On Wed, Jun 22, 2011 at 09:06:47AM +0200, Markus Trippelsdorf wrote:
> On 2011.06.22 at 10:04 +1000, Dave Chinner wrote:
> > On Tue, Jun 21, 2011 at 08:57:01PM +0200, Markus Trippelsdorf wrote:
> > > On 2011.06.21 at 20:24 +0200, Markus Trippelsdorf wrote:
> > > > On 2011.06.21 at 10:02 +0200, Markus Trippelsdorf wrote:
> > > > > On 2011.06.21 at 14:25 +1000, Dave Chinner wrote:
> > > > > > That is, you really need to get a profile of the rm -rf process - or
> > > > > > whatever is consuming the CPU time - (e.g. via perf or ftrace)
> > > > > > across the hang to so we can narrow down the potential cause of the
> > > > > > latency.

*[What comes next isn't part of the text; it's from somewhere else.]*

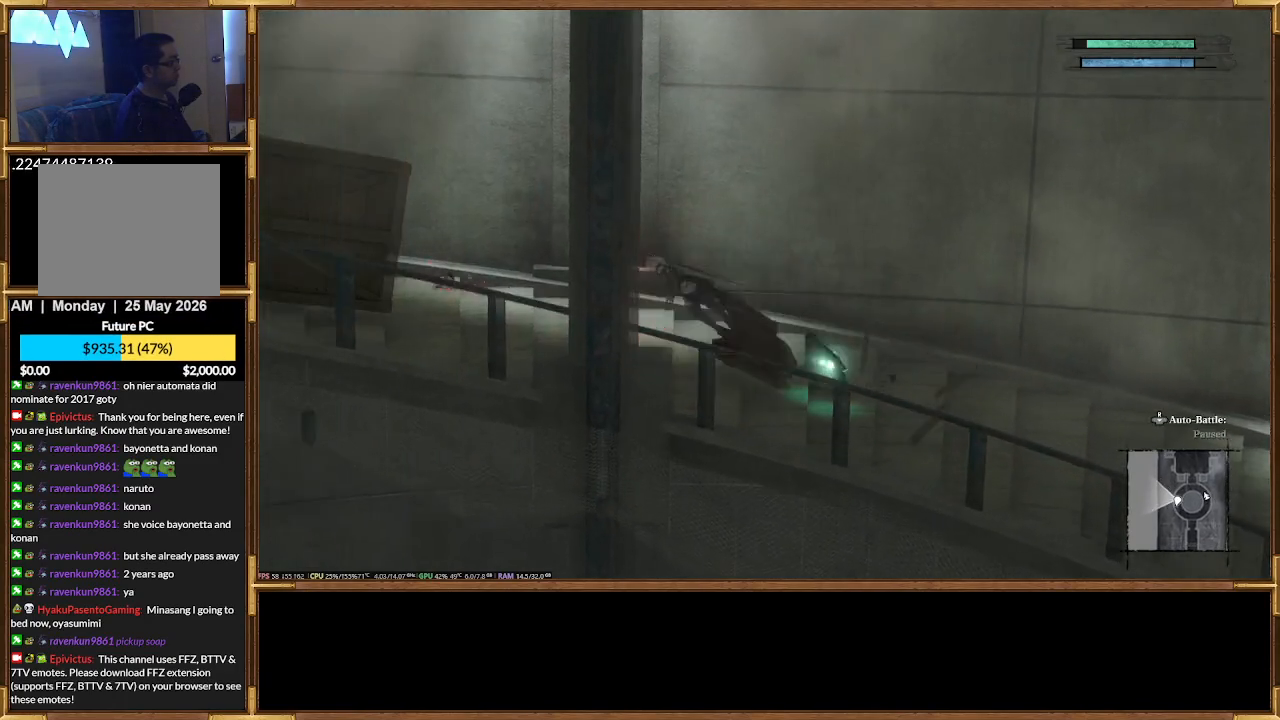
{"buttons": ["R1"], "events": [[67, "R2", "up"], [333, "R1", "down"]]}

Speaking of which, latencytop might be helpful in
> > > > > > identifying where input is getting held up....
> > > > > 
> > > > > I've recorded a profile with "perf record -g /home/markus/rm_sync"
> > > > > ~ % cat rm_sync
> > > > > rm -fr /mnt/tmp/tmp/linux && sync
> > > > 
> > > > FWIW here are two links to svg time-charts produced by:
> > > > 
> > > > perf timechart record /home/markus/rm_sync
> > > > 
> > > > http://trippelsdorf.de/timechart1.svg
> > > > http://trippelsdorf.de/timechart2.svg
> > > > 
> > > 
> > > And this is what the mysterious kworker is doing during the sync.
> > > It's the one consuming most of the CPU time.
> > > 
> > >     39.96%      kworker/3:0  [kernel.kallsyms]                            0xffffffff811da9da k [k] xfs_trans_ail_update_bulk
> > >                 |
> > >                 --- xfs_trans_ail_update_bulk
> > >                     xfs_trans_committed_bulk
> > >                     xlog_cil_committed
> > >                     xlog_state_do_callback
> > >                     xlog_state_done_syncing
> > >                     xlog_iodone
> > >                     xfs_buf_iodone_work
> > >                     process_one_work
> > >                     worker_thread
> > >                     kthread
> > >                     kernel_thread_helper
> > 
> > So that is inserting items into the AIL at transaction completion.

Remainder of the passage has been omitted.